I think this is an exponential equation.
I can not figure out how to put the equation into the TI-84 to get the approximate form
3/5 ln(5x-1)+1 =1.4 subtract 1 from
sides and divide
by 3/5
lh(5x-1)=0.6667 Put in logarithm form
e^0.6667=5x-1 add 1 to both sides
e^0.6667=5x Divide by 5
e^0.6667 +1/5 exact form
I would leave the .66667 as 2/3, since your are talking about "exact" form
3/5 ln(5x-1)+1 =1.4
3/5 ln(5x-1) = .4
ln(5x-1) = 2/3
5x - 1 = e^(2/3)
5x = e^(2/3) + 1
x = (e^(2/3) + 1)/5 or (1/5)e^(2/3) + 1/5
your forgot to divide the first term by 5 and only divided 1 by 5
To solve the equation using a TI-84 calculator, you can follow these steps:
1. Clear the screen of any previous entries.

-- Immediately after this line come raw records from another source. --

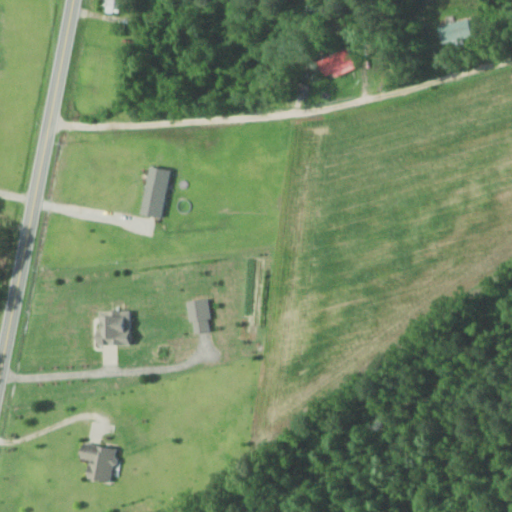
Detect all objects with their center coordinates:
building: (105, 2)
building: (450, 31)
road: (283, 109)
road: (37, 185)
building: (109, 328)
building: (104, 460)
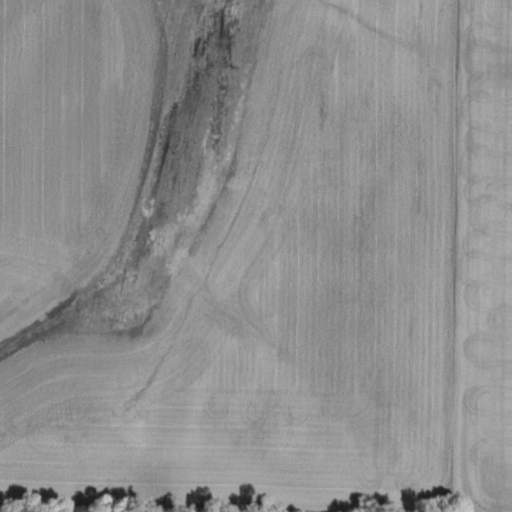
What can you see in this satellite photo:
road: (8, 300)
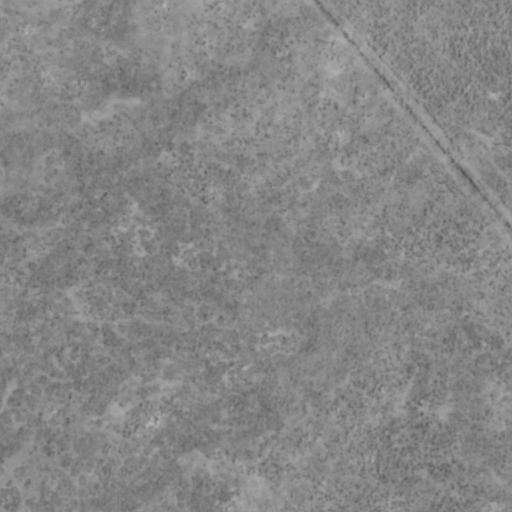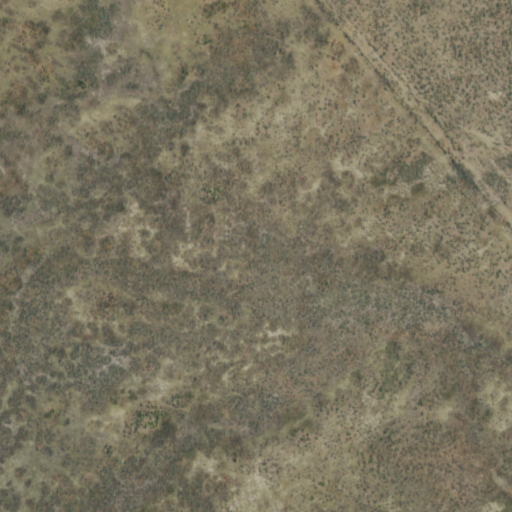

2. Press the "Y=" button to enter the equation screen.
3. Enter the expression on the left side of the equation: (3/5)*ln(5x-1)+1.
4. On the right side of the equation, subtract 1.4 from both sides to have 0 on the right side.
5. Now, your equation should look like (3/5)*ln(5x-1) = -0.4.
6. To isolate the natural logarithm term on the left side, divide both sides of the equation by (3/5) or multiply both sides by (5/3).
7. The equation should now be ln(5x-1) = -0.4*(5/3).
8. To eliminate the natural logarithm, convert the equation to exponential form. The base of the exponential function is "e," which is approximately 2.71828.
9. Apply the exponential function e^x to both sides of the equation. This will cancel out the natural logarithm on the left side, leaving you with 5x-1 = e^(-0.4*(5/3)).
10. Add 1 to both sides of the equation to isolate the variable. The equation becomes 5x = e^(-0.4*(5/3)) + 1.
11. Finally, divide both sides of the equation by 5 to solve for x. The equation now simplifies to x = (e^(-0.4*(5/3)) + 1)/5.
Using this equation, you can substitute the approximate value of e and evaluate the expression to get an approximate value for x.